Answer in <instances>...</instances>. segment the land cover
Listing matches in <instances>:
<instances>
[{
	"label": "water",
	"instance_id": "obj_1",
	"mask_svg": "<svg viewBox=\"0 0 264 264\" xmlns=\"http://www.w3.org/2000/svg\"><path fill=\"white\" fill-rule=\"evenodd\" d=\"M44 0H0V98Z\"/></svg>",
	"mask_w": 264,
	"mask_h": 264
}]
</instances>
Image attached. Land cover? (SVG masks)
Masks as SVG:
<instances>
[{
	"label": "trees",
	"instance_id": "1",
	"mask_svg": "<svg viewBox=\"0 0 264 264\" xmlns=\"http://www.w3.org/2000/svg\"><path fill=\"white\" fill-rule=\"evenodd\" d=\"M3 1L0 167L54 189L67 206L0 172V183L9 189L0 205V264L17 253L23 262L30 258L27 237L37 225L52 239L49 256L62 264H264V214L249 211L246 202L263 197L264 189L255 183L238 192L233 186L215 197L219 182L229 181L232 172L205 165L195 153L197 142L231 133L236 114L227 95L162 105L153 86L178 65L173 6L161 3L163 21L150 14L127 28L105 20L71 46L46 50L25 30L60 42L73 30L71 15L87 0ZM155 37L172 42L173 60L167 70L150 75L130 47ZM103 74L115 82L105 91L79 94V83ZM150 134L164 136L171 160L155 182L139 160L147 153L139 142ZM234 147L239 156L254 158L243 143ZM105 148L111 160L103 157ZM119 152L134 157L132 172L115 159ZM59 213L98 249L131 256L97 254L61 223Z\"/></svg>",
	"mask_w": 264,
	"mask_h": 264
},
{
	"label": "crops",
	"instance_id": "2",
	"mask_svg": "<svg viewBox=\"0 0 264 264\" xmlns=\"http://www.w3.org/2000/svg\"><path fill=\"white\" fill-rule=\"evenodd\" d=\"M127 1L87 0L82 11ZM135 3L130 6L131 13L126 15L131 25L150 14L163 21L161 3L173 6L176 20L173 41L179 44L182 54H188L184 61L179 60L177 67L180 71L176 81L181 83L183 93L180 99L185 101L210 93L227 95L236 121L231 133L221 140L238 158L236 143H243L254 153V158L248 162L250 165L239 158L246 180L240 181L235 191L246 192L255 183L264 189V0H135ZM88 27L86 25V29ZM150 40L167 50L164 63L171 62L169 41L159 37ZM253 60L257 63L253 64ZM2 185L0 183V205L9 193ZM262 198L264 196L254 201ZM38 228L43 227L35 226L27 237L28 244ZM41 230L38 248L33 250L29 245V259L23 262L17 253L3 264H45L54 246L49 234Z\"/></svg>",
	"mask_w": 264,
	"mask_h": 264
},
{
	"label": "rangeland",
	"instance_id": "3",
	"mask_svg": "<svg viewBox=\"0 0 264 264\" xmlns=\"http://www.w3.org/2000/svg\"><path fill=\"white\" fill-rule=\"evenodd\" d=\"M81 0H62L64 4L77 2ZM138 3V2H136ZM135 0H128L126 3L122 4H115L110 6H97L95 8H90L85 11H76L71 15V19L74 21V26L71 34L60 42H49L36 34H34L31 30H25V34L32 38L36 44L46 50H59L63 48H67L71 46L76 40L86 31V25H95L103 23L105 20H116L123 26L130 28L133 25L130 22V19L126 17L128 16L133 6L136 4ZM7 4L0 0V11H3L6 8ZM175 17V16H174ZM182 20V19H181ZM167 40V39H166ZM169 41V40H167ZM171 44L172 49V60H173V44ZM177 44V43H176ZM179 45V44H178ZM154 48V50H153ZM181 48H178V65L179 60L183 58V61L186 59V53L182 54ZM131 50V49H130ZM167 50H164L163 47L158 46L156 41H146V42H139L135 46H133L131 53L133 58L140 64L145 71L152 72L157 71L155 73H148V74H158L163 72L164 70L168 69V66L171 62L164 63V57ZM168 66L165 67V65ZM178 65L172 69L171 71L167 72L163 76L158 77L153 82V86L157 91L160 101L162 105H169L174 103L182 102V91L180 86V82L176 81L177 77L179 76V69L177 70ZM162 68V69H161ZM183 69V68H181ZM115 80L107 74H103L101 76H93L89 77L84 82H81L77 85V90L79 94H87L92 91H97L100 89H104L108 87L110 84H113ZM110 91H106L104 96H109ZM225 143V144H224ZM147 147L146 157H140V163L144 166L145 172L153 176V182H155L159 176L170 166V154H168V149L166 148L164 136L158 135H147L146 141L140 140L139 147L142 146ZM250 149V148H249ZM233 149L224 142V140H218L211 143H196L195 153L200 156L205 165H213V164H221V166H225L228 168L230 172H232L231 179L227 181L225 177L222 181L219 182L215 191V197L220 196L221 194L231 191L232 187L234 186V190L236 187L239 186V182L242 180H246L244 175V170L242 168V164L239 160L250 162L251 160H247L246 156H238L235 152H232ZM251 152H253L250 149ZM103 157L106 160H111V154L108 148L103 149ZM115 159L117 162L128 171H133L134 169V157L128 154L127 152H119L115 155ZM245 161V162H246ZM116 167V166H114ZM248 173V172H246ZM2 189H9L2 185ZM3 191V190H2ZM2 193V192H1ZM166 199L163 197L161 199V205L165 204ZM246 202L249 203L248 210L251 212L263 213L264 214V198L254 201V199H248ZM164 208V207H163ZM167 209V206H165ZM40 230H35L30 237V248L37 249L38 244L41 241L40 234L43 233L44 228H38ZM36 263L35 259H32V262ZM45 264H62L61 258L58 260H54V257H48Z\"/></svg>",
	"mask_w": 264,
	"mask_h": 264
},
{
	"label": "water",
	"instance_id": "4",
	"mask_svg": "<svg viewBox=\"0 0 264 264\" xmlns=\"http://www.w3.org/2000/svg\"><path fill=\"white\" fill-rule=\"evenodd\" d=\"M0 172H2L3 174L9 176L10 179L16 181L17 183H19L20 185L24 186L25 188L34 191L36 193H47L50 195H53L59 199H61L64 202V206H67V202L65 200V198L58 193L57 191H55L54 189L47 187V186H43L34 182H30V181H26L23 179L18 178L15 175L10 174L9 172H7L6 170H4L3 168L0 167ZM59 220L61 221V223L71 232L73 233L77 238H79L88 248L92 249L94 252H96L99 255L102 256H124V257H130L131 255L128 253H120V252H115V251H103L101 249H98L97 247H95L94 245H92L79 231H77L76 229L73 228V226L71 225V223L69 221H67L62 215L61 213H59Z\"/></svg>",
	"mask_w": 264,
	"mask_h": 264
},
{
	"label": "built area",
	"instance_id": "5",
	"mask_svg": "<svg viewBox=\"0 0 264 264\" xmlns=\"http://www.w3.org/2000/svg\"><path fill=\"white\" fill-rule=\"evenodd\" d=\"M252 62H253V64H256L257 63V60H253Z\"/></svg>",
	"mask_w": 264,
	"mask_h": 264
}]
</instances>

The task:
Quote all the records. Keep every word exact.

Finished exercise:
Answer in <instances>...</instances>. segment the land cover
Listing matches in <instances>:
<instances>
[{
	"label": "water",
	"instance_id": "obj_1",
	"mask_svg": "<svg viewBox=\"0 0 264 264\" xmlns=\"http://www.w3.org/2000/svg\"><path fill=\"white\" fill-rule=\"evenodd\" d=\"M44 0H0V98Z\"/></svg>",
	"mask_w": 264,
	"mask_h": 264
}]
</instances>
Image attached. Land cover? (SVG masks)
Masks as SVG:
<instances>
[{
	"label": "trees",
	"instance_id": "1",
	"mask_svg": "<svg viewBox=\"0 0 264 264\" xmlns=\"http://www.w3.org/2000/svg\"><path fill=\"white\" fill-rule=\"evenodd\" d=\"M3 1L0 167L54 189L67 206L0 172V183L9 189L0 205V264L17 253L23 262L30 258L27 237L37 225L52 239L49 256L62 264H264V214L249 211L246 202L263 197L264 189L255 183L238 192L233 186L215 197L219 182L229 181L232 172L205 165L195 153L197 142L231 133L236 114L227 95L162 105L153 86L178 65L173 6L161 3L163 21L150 14L127 28L105 20L71 46L46 50L25 30L60 42L73 30L71 15L87 0ZM155 37L172 42L173 60L167 70L150 75L130 47ZM103 74L115 82L105 91L79 94V83ZM150 134L164 136L171 160L155 182L139 160L147 153L139 142ZM234 147L239 156L254 158L243 143ZM105 148L111 160L103 157ZM119 152L134 157L132 172L115 159ZM59 213L98 249L131 256L97 254L61 223Z\"/></svg>",
	"mask_w": 264,
	"mask_h": 264
},
{
	"label": "crops",
	"instance_id": "2",
	"mask_svg": "<svg viewBox=\"0 0 264 264\" xmlns=\"http://www.w3.org/2000/svg\"><path fill=\"white\" fill-rule=\"evenodd\" d=\"M127 1L87 0L82 11ZM135 3L130 6L131 13L126 15L131 25L150 14L163 21L161 3L173 6L176 20L173 41L179 44L182 54H188L184 61L179 60L177 67L180 71L176 81L181 83L183 93L180 99L185 101L210 93L227 95L236 121L231 133L221 140L238 158L236 143H243L254 153V158L248 162L250 165L239 158L246 180L240 181L235 191L246 192L255 183L264 189V0H135ZM88 27L86 25V29ZM150 40L167 50L164 63L171 62L169 41L159 37ZM253 60L257 63L253 64ZM2 185L0 183V205L9 193ZM262 198L264 196L254 201ZM38 228L43 227L35 226L27 237L28 244ZM41 230L38 248L33 250L29 245V259L23 262L17 253L3 264H45L54 246L49 234Z\"/></svg>",
	"mask_w": 264,
	"mask_h": 264
},
{
	"label": "rangeland",
	"instance_id": "3",
	"mask_svg": "<svg viewBox=\"0 0 264 264\" xmlns=\"http://www.w3.org/2000/svg\"><path fill=\"white\" fill-rule=\"evenodd\" d=\"M81 0H62L64 4L77 2ZM138 3V2H136ZM135 0H128L126 3L122 4H115L110 6H97L95 8H90L85 11H76L71 15V19L74 21V26L71 34L60 42H49L36 34H34L31 30H25V34L32 38L36 44L46 50H59L63 48H67L71 46L76 40L86 31V25H95L103 23L105 20H116L123 26L130 28L133 25L130 22V19L126 17L128 16L133 6L136 4ZM7 4L0 0V11H3L6 8ZM175 17V16H174ZM182 20V19H181ZM167 40V39H166ZM169 41V40H167ZM171 44L172 49V60H173V44ZM177 44V43H176ZM179 45V44H178ZM154 48V50H153ZM181 48H178V65L179 60L183 58V61L186 59V53L182 54ZM131 50V49H130ZM167 50H164L163 47L158 46L156 41H146V42H139L135 46H133L131 53L133 58L140 64L145 71L152 72L157 71L155 73H148V74H158L163 72L164 70L168 69V66L171 62L164 63V57ZM168 66L165 67V65ZM178 65L172 69L171 71L167 72L163 76L158 77L153 82V86L157 91L160 101L162 105H169L174 103L182 102V91L180 86V82L176 81L177 77L179 76V69L177 70ZM162 68V69H161ZM183 69V68H181ZM115 80L107 74H103L101 76H93L89 77L84 82H81L77 85V90L79 94H87L92 91H97L100 89H104L108 87L110 84H113ZM110 91H106L104 96H109ZM225 143V144H224ZM147 147L146 157H140V163L144 166L145 172L153 176V182H155L159 176L170 166V154H168V149L166 148L164 136L158 135H147L146 141L140 140L139 147L142 146ZM250 149V148H249ZM233 149L224 142V140H218L211 143H196L195 153L200 156L205 165H213V164H221V166H225L228 168L230 172H232L231 179L227 181L225 177L222 181L219 182L215 191V197L220 196L221 194L231 191L232 187L234 186V190L236 187L239 186V182L242 180H246L244 175V170L242 168V164L239 160L250 162L251 160H247L246 156H238L235 152H232ZM251 152H253L250 149ZM103 157L106 160H111V154L108 148L103 149ZM115 159L117 162L128 171H133L134 169V157L128 154L127 152H119L115 155ZM245 161V162H246ZM116 167V166H114ZM248 173V172H246ZM2 189H9L2 185ZM3 191V190H2ZM2 193V192H1ZM166 199L163 197L161 199V205L165 204ZM246 202L249 203L248 210L251 212L263 213L264 214V198L254 201V199H248ZM164 208V207H163ZM167 209V206H165ZM40 230H35L30 237V248L37 249L38 244L41 241L40 234L43 233L44 228H38ZM36 263L35 259H32V262ZM45 264H62L61 258L58 260H54V257H48Z\"/></svg>",
	"mask_w": 264,
	"mask_h": 264
},
{
	"label": "water",
	"instance_id": "4",
	"mask_svg": "<svg viewBox=\"0 0 264 264\" xmlns=\"http://www.w3.org/2000/svg\"><path fill=\"white\" fill-rule=\"evenodd\" d=\"M0 172H2L3 174L9 176L10 179L16 181L17 183H19L20 185L24 186L25 188L34 191L36 193H47L50 195H53L59 199H61L64 202V206H67V202L65 200V198L58 193L57 191H55L54 189L47 187V186H43L34 182H30V181H26L23 179L18 178L15 175L10 174L9 172H7L6 170H4L3 168L0 167ZM59 220L61 221V223L71 232L73 233L77 238H79L88 248L92 249L94 252H96L99 255L102 256H124V257H130L131 255L128 253H120V252H115V251H103L101 249H98L97 247H95L94 245H92L79 231H77L76 229L73 228V226L71 225V223L69 221H67L62 215L61 213H59Z\"/></svg>",
	"mask_w": 264,
	"mask_h": 264
},
{
	"label": "built area",
	"instance_id": "5",
	"mask_svg": "<svg viewBox=\"0 0 264 264\" xmlns=\"http://www.w3.org/2000/svg\"><path fill=\"white\" fill-rule=\"evenodd\" d=\"M252 62H253V64H256L257 63V60H253Z\"/></svg>",
	"mask_w": 264,
	"mask_h": 264
}]
</instances>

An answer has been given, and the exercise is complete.